Omitting the # header
has no effect on column types of well and plate
.
# header well,plate,s,d,l,d
Well,Plate,Drug,Concentration,Cell_Count,Percent_Mitotic
A1,plate01,DMSO,10.1,10,25.4
A2,plate01,DMSO,0.1,1000,2.54
A3,plate01,DMSO,5.5,550,4
B1,plate01,DrugX,12.3,50,44.43
This creates an OMERO.table with additional Well Name
and Plate Name
columns and the previous Well
and Plate
columns now have IDs instead of Names.
Well | Plate | Drug | Concentration | Cell Count | Percent Mitotic | Well Name | Plate Name |
---|---|---|---|---|---|---|---|
9154 | 3855 | DMSO | 10.1 | 10 | 25.4 | a1 | plate01 |
9155 | 3855 | DMSO | 0.1 | 1000 | 2.54 | a2 | plate01 |
If I use column named Plate Name
instead of Plate
in the csv, the script fails:
File "/Users/willadmin/Virtual/omero/lib/python2.7/site-packages/omero_metadata/populate.py", line 1241, in post_process
plate = columns_by_name['plate'].values[i] # FIXME
and it also fails if I use Well Name
instead of Well
.
When the target is a Project, we need columns named Dataset Name
and Image Name
in the CSV and these columns are of type String
.
# header s,s,d,l,s
Image Name,Dataset Name,Bounding_Box,Channel_Index,Channel_Name
img-01.png,dataset01,0.0469,1,DAPI
img-02.png,dataset01,0.142,2,GFP
img-03.png,dataset01,0.093,3,TRITC
img-04.png,dataset01,0.429,4,Cy5
This creates an OMERO.table with an additional Image
ID column:
Image Name | Dataset Name | Bounding_Box | Channel_Index | Channel_Name | Image |
---|---|---|---|---|---|
img-01.png | dataset01 | 0.0469 | 1 | DAPI | 36638 |
img-02.png | dataset01 | 0.142 | 2 | GFP | 36639 |
If I name the first column to Image
I get a failure with
ValueError: invalid literal for long() with base 10: 'img-01.png'
I'm just documenting this to clarify the results of my investigations and document the current behaviour.
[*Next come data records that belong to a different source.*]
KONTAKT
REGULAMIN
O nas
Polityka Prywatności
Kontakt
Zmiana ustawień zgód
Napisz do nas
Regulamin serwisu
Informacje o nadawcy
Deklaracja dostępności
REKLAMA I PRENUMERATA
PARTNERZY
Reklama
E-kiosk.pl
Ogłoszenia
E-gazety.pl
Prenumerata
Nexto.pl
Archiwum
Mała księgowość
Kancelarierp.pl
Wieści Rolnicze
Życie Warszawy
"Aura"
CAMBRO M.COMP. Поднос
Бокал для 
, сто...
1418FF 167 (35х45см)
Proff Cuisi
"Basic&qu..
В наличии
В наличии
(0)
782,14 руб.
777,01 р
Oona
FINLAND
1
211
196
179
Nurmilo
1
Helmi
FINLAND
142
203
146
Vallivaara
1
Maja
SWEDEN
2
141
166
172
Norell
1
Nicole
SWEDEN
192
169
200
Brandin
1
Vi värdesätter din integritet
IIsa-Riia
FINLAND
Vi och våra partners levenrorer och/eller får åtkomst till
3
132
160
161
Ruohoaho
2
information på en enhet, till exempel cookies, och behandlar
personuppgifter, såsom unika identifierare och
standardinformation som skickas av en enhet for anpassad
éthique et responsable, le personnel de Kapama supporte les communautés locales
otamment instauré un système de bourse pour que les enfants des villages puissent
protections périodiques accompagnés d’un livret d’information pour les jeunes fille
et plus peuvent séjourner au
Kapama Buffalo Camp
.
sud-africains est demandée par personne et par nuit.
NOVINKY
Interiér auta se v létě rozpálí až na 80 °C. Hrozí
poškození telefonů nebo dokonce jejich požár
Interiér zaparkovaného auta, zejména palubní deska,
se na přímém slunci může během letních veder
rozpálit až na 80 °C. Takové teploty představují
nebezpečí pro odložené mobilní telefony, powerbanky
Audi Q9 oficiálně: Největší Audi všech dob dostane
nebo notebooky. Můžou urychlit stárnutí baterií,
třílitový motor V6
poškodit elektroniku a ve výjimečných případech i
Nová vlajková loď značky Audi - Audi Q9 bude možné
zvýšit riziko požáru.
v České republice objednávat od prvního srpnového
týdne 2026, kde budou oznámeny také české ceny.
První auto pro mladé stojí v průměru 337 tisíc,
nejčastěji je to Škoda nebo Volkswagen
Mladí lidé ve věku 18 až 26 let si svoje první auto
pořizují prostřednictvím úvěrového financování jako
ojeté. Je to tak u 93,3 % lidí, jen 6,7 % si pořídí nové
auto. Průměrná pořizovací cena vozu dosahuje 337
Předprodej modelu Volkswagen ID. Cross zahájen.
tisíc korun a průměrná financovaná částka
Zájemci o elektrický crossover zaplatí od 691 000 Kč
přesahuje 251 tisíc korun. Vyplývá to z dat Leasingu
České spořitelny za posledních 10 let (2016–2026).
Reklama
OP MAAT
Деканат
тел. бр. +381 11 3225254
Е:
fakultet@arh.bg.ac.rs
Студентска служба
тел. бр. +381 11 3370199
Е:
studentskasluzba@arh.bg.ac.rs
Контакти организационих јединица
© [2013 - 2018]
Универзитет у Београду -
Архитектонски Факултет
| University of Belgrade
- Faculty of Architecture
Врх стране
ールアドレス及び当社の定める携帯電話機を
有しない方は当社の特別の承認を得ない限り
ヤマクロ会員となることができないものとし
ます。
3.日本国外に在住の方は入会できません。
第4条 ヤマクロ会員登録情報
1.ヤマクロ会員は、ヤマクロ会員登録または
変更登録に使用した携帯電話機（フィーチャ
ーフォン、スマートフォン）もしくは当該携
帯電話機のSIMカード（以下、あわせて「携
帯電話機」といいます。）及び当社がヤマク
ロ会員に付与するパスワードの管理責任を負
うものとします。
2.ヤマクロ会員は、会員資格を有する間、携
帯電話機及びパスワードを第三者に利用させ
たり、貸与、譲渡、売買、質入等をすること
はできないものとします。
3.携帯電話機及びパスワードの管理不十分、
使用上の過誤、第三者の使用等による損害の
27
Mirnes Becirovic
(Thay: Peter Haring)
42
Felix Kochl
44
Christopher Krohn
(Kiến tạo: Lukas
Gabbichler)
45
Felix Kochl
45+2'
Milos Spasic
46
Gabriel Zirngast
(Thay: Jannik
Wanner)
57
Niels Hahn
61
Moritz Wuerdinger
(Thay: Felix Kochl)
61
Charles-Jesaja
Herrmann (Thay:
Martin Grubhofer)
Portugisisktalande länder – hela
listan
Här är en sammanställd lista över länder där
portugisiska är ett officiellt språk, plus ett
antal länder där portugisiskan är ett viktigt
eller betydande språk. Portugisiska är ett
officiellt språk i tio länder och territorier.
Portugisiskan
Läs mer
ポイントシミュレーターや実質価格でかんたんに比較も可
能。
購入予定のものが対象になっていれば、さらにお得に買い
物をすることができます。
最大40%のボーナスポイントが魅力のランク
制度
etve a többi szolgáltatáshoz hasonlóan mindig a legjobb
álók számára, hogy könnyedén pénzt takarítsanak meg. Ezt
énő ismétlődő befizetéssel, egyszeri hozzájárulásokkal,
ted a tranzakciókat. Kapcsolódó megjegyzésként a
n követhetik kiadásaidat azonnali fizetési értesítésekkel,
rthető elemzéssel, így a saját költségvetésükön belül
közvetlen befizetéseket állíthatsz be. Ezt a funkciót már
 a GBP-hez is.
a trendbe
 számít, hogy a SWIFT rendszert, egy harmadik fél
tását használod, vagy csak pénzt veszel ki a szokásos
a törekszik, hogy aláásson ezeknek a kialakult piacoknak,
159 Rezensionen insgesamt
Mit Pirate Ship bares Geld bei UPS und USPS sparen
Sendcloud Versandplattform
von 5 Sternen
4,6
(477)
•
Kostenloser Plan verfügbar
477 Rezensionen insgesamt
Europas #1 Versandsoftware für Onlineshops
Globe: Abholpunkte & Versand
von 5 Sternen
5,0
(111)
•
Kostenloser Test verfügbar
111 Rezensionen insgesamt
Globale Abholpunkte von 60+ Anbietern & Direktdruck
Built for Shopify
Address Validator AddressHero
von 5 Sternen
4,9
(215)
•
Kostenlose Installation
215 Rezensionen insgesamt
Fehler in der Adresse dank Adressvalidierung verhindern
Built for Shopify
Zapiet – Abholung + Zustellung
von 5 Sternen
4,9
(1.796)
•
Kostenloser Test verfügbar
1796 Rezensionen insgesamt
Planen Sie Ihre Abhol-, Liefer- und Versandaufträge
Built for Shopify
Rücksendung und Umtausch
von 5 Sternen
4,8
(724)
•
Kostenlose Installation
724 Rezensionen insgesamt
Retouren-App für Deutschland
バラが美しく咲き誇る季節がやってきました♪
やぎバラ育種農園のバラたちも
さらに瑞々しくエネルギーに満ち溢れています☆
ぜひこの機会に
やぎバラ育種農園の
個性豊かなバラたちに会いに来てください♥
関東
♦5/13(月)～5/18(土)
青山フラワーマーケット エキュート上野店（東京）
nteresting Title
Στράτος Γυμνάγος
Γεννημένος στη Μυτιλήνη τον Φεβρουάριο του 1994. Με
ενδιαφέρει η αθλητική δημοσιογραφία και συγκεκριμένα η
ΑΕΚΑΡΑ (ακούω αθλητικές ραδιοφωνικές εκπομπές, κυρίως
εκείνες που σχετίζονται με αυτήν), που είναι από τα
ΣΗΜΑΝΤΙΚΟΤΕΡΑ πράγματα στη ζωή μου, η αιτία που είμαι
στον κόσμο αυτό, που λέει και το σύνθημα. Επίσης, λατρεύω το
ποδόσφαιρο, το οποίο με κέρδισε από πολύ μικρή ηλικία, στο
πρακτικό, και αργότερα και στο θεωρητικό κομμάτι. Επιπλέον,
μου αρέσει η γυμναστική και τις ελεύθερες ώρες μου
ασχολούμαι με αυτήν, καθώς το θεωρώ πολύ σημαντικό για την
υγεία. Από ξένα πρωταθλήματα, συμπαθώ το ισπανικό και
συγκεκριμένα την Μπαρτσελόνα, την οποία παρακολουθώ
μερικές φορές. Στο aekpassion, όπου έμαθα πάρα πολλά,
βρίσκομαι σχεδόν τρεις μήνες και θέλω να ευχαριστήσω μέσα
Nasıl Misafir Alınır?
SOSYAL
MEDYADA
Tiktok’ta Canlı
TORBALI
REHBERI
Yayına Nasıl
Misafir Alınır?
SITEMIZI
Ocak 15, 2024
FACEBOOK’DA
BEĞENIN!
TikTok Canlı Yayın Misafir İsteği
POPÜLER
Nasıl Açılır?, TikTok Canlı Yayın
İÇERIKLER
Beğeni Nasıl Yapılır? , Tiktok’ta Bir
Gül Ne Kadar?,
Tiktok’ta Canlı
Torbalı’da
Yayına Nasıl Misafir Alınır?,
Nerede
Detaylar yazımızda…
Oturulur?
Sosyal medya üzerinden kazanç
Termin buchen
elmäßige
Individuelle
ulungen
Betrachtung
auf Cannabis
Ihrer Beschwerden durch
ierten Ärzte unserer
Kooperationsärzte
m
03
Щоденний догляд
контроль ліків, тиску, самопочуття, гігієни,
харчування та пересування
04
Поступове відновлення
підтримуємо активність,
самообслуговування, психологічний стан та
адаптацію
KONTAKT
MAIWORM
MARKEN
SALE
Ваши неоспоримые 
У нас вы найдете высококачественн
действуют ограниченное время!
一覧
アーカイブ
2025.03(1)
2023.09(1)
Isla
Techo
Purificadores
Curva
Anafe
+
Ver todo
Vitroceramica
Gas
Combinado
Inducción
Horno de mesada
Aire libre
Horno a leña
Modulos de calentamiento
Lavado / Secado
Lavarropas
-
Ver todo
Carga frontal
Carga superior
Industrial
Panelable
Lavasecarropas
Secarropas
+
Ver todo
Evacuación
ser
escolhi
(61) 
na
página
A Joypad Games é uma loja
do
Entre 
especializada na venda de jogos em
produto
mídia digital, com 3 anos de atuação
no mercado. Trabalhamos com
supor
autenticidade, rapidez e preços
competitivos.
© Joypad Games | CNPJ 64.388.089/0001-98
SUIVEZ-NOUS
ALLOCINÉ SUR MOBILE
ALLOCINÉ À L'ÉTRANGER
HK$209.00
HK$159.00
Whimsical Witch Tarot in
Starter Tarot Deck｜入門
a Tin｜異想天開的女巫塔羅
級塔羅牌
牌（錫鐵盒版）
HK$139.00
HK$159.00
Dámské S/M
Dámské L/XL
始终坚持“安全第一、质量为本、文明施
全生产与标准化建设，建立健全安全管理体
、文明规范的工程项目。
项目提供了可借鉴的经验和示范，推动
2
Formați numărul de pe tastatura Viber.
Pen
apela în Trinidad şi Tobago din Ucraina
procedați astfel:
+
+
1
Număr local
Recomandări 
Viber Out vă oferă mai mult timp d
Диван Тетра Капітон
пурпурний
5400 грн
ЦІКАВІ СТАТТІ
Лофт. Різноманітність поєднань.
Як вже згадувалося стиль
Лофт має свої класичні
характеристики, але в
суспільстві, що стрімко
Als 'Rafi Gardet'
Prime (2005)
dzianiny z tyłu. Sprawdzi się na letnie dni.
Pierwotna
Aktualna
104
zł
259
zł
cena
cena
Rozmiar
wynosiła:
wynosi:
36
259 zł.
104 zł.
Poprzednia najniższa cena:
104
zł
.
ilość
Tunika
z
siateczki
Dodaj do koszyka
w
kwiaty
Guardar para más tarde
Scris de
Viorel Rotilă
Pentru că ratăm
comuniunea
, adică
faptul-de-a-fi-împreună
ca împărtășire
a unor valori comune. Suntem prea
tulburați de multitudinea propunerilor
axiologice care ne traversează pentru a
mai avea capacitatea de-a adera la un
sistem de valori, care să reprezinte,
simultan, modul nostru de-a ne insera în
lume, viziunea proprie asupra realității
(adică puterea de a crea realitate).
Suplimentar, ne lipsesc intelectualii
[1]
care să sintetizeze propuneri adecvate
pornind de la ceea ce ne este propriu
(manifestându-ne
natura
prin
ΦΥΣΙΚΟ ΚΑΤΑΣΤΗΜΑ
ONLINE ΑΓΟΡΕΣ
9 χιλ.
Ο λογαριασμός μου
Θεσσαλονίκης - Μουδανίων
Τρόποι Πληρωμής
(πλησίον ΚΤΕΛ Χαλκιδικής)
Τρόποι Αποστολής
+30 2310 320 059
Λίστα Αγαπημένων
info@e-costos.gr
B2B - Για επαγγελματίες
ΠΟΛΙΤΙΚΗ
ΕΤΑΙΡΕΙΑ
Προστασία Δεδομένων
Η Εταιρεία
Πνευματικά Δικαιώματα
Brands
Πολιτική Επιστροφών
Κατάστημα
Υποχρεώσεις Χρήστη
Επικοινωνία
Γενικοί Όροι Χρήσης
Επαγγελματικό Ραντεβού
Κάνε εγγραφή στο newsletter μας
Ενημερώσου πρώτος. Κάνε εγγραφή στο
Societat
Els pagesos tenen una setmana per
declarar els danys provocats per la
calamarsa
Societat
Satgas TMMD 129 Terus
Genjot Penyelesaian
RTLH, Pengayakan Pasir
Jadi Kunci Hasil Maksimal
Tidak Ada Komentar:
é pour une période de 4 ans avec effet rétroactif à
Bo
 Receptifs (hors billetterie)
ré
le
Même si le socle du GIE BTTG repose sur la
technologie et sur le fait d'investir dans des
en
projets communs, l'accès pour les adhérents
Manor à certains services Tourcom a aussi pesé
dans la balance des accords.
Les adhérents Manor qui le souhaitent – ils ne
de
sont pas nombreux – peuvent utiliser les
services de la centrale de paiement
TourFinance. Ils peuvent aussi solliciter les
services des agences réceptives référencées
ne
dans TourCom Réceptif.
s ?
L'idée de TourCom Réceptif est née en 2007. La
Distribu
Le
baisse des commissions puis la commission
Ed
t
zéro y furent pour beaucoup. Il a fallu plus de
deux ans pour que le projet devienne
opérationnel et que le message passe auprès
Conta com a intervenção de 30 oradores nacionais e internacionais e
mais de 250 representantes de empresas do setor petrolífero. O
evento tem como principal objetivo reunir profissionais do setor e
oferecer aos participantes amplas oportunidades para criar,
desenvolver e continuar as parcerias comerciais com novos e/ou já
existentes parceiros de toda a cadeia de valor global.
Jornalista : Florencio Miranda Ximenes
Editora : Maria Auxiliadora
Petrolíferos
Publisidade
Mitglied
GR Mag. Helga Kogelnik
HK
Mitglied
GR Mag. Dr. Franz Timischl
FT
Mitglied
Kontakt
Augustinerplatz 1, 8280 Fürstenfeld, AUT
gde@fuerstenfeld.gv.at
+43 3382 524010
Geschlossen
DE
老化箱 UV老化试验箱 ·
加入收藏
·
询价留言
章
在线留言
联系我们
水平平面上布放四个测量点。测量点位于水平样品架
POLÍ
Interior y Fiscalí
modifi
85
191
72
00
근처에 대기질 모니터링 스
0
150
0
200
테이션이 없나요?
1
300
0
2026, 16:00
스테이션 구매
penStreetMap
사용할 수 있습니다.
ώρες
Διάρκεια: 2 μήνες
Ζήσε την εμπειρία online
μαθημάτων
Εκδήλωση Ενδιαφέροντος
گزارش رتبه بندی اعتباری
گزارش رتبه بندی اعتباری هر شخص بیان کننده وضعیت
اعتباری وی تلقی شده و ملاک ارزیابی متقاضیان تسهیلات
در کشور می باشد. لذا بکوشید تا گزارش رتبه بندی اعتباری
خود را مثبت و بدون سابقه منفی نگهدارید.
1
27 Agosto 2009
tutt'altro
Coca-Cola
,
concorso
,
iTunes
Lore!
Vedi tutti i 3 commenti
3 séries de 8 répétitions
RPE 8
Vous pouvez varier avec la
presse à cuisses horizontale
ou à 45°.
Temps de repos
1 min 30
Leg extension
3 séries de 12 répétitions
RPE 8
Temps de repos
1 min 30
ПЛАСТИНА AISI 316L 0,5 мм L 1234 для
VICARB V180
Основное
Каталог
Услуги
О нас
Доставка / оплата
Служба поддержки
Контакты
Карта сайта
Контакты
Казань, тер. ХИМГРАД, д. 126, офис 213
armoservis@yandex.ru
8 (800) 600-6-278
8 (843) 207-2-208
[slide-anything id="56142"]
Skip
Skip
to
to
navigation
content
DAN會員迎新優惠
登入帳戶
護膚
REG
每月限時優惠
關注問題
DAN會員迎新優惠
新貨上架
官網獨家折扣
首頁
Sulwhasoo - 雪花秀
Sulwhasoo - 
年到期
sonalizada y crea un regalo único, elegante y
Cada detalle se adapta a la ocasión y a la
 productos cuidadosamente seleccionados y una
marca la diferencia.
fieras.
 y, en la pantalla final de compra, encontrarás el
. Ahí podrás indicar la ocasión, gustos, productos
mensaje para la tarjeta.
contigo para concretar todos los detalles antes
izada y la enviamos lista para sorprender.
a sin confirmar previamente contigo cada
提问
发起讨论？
It seems inconsistent for Plate that we use Well
and Plate
columns that are really Well Name
and Plate Name
. The Project behaviour is more expected.
Also, if the project.csv
has any existing column named Image
, even if it is the correct Image ID or some other number or string then the script fails.